Golf course owner Gordy Jolma and the course’s former owners, Saunders LLC, will bring a new annexation petition before the Battle Ground City Council during the Oct. 3 meeting. Should the council accept the 10-percent petition, the applicants would then need to gather signatures from owners of 60 percent of the land they are annexing. Clark County Assessor Peter Van Nortwick would need to certify the petition before the applicants could bring the matter before the council a second time.

It was at the 60 percent petition where the golf course’s first annexation request went into the rough.

The applicants received 59.64 percent of signatures from owners of properties on the submitted annexation map. Residents of Northeast149th Avenue in Brush Prairie chose not to sign the petition due to concerns about the applicant’s long-term plans and how a move to Battle Ground would benefit them.

Why the applicants included the residents on Northeast 149th Avenue in the first place remains unclear.

“That’s a good question,” said Robert Maul, Battle Ground’s community development director.

A question for which Jolma said this week he did not have an answer.

“I wasn’t aware we didn’t leave them out,” Jolma said, noting he had no intention to include anyone who opposed annexation. “It was a lack of communication. When we discovered it, it was too late.”

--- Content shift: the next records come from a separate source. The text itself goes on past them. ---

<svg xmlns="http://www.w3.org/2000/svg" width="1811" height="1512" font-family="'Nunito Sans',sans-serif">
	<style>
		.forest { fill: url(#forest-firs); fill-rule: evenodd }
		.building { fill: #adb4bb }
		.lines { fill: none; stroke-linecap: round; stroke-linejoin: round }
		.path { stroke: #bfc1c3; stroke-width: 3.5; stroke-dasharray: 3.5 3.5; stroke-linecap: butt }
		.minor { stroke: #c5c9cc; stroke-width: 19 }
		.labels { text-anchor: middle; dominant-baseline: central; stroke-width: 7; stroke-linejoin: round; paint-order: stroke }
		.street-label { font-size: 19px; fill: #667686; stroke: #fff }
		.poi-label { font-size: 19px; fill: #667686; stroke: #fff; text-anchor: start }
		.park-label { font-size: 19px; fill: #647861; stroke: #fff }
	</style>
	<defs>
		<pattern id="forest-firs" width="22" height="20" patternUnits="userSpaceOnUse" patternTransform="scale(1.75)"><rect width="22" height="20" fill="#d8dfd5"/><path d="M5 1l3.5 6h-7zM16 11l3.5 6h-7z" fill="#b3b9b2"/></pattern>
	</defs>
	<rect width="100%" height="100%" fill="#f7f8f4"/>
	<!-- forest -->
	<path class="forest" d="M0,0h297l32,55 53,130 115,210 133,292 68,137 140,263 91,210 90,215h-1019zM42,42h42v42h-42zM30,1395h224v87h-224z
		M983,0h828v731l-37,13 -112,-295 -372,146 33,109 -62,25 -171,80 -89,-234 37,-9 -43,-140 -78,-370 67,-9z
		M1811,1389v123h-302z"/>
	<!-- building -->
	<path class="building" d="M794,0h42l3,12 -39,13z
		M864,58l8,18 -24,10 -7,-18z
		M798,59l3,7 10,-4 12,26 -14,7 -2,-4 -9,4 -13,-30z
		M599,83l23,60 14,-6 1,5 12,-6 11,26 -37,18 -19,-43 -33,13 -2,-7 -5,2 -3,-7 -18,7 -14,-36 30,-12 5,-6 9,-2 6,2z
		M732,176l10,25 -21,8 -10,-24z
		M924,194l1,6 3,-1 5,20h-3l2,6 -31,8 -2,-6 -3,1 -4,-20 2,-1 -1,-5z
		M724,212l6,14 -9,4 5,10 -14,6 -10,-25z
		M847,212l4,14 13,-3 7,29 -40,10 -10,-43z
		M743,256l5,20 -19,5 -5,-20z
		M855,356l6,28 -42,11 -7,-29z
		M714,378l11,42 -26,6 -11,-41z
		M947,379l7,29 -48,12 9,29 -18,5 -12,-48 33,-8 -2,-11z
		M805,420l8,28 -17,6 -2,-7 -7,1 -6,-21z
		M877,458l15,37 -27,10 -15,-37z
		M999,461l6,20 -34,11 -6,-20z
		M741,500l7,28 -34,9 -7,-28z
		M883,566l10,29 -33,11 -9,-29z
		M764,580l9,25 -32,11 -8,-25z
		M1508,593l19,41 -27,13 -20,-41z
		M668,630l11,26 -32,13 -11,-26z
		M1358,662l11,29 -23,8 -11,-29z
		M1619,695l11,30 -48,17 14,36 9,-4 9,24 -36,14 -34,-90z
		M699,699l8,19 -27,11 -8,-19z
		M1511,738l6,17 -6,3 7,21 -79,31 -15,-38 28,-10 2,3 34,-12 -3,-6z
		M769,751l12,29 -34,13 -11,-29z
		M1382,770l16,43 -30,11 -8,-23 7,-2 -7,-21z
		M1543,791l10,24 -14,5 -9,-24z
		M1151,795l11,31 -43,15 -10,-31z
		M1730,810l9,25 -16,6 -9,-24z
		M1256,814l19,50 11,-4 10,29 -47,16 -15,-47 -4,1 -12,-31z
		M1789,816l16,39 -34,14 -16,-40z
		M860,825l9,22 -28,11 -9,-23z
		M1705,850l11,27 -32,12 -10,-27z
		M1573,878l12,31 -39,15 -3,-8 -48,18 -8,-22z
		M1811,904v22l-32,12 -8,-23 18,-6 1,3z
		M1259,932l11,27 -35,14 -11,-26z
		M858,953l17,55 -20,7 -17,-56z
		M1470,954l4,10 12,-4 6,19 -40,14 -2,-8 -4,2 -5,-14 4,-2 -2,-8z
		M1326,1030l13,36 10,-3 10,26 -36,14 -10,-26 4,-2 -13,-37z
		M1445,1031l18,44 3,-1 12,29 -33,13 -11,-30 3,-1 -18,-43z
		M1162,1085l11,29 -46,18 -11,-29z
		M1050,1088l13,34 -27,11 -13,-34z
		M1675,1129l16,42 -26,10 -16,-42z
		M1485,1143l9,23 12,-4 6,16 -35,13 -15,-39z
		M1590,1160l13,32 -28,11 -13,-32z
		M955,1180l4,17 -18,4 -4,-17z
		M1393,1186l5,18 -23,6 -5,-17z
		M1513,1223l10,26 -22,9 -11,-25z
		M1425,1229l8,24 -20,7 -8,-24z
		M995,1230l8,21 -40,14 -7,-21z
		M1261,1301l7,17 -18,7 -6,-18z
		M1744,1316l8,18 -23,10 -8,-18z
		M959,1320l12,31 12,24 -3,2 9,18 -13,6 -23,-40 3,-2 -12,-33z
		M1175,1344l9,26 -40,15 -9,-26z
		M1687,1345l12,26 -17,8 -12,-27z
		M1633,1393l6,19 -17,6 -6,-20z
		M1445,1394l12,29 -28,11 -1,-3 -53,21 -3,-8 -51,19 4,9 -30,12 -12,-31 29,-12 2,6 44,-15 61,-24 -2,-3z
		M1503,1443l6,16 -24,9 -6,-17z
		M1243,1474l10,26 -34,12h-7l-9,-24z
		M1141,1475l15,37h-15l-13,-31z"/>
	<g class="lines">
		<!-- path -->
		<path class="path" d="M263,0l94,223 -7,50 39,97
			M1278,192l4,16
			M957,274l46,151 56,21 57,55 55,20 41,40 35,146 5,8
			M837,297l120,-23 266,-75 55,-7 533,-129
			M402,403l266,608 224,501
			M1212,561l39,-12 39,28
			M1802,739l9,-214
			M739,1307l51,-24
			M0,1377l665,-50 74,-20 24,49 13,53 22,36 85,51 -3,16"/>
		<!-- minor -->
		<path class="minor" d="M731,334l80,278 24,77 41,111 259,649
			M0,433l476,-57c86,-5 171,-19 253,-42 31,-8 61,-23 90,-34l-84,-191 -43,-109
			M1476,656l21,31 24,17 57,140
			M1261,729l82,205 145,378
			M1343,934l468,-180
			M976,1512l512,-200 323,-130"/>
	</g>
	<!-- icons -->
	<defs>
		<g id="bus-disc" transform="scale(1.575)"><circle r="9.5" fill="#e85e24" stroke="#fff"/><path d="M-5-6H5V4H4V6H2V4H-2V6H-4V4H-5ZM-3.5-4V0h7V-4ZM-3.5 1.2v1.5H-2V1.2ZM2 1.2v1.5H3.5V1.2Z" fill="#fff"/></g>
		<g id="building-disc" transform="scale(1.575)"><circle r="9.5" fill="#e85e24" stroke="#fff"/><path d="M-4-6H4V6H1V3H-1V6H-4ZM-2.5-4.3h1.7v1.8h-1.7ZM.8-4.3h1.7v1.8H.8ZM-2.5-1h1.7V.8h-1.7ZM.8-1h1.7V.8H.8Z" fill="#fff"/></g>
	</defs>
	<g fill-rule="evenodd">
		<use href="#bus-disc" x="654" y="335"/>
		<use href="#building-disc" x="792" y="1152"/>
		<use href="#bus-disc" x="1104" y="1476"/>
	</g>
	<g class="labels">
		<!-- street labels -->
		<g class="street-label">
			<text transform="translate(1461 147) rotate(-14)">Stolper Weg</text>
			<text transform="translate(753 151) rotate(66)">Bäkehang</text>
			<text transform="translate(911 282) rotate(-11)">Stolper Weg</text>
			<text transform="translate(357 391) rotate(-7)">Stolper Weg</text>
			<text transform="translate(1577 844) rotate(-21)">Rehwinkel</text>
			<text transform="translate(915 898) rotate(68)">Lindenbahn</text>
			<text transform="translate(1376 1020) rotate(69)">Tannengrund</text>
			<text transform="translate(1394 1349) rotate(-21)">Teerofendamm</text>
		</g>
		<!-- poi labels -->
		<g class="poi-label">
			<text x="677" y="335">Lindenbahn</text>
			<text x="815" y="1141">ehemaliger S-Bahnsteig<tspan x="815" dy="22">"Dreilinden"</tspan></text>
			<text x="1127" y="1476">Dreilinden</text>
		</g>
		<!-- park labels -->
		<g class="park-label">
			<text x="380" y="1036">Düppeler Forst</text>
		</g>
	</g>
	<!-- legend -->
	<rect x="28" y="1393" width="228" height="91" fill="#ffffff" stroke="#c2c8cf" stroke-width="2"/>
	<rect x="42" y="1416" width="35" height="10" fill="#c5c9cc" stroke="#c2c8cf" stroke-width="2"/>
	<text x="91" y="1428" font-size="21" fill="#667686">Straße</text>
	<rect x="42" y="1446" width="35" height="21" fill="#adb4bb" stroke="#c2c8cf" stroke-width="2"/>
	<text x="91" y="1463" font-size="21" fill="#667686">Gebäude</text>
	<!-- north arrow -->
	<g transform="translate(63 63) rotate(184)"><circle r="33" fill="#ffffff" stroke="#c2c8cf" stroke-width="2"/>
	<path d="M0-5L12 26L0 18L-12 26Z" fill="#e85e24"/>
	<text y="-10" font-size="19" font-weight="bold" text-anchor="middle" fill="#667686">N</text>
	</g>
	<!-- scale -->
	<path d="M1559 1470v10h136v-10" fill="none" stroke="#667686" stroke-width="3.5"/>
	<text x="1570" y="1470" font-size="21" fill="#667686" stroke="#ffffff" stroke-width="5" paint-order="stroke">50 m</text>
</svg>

Residents have previously questioned how Jolma would not know what was on his own petition. They claim Jolma included them to create islands that would make it easier for Battle Ground to annex other areas of The Cedars, which is in Battle Ground’s urban growth boundary. Battle Ground officials have denied any such plot existed.

“At the end of the day, the council does not want to annex people who don’t want to be annexed,” Maul said. “There’s not a specific strategy to get (Cedars residents).”

Jolma said this week he anticipated a smoother annexation process this time. Gone are the five homeowners on Northeast 149th Avenue who fought the annexation. The proposal Jolma plans to submit Oct. 3 includes his course, the Saunders family who own land in The Cedars and other landowners who are supportive of the annexation.

The annexation would have mutual benefits for the city of Battle Ground and the golf course, Jolma said.

The city would get a taxpaying business and a regional attraction. Meanwhile, the golf course would have the added acclaim of being part of Clark County’s third-largest city, as opposed to an unincorporated area.

Galvanized by the recent annexation push, the Greater Brush Prairie Association has started having informal talks about incorporating the area. The group has not decided whether to seek such a move, spokesman T.J. Klise said.